The NMDC was established in 2019 by the Department of Energy in order to ensure that data is findable, accessible, interoperable and reusable. Reliable data has been lacking, so the NMDC set out to develop standards for cataloguing, processing, analysis and documentation. This includes which bioinformatics workflows to process the data and what terminology should be used for sample metadata, or to document the use of the workflows themselves. Metadata, for example, is especially useful in giving context to a sample.
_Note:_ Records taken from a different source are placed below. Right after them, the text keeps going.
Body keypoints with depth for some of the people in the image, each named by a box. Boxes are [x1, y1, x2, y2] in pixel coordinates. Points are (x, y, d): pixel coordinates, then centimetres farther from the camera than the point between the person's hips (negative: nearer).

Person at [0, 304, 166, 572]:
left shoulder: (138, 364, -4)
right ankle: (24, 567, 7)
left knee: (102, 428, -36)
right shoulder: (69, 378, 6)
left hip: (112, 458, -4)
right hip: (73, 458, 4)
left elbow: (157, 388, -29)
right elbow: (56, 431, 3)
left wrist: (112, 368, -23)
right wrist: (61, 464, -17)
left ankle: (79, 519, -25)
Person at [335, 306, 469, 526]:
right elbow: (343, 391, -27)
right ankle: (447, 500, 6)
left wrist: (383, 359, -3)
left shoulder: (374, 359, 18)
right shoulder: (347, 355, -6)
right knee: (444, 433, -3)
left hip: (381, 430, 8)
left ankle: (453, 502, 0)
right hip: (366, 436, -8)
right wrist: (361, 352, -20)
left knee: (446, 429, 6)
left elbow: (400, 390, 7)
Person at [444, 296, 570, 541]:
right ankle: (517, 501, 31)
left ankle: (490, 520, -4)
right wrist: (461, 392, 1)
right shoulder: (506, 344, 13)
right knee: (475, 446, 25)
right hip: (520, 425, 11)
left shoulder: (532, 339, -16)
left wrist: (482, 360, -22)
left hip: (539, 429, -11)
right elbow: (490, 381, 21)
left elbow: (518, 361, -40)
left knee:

“While current public repositories contain many datasets from samples collected from water sources, we need to know more,” said Los Alamos computational biologist Bin Hu. “Was it sea water? How deep was the sample collected in the water column? What time of day was it collected? What temperature? These bits of information about the sample provide greater detail and nuance that will help us better understand the results.”
The core partners in the NMDC (including the Lawrence Berkeley Laboratory and Pacific Northwest National Laboratory) have already populated the catalog with hundreds of high-quality samples for use by the larger scientific community, however the ultimate goal is to enable community members to contribute their own data (coupled with metadata and using the standardized NMDC workflows to generate results) to enrich the catalog further.
Hu, Chain and their colleagues at Los Alamos, Berkeley and Pacific Northwest laboratories have been leading the NMDC efforts in standardized workflow development and data processing. The Los Alamos team has also re-tooled their award-winning online bioinformatics package EDGE into a version suited for NMDC microbiome data (NMDC-EDGE) and has been instrumental in developing training and outreach material to help users in the community.
Paper: Challenges in Bioinformatics Workflows for Processing Microbiome Omics Data at Scale, Frontiers in Bioinformatics, 17 January 2022 | https://doi.org/10.3389/fbinf.2021.826370
Funding: The U.S. Department of Energy, Office of Science, Office of Biological and Environmental Research (BER).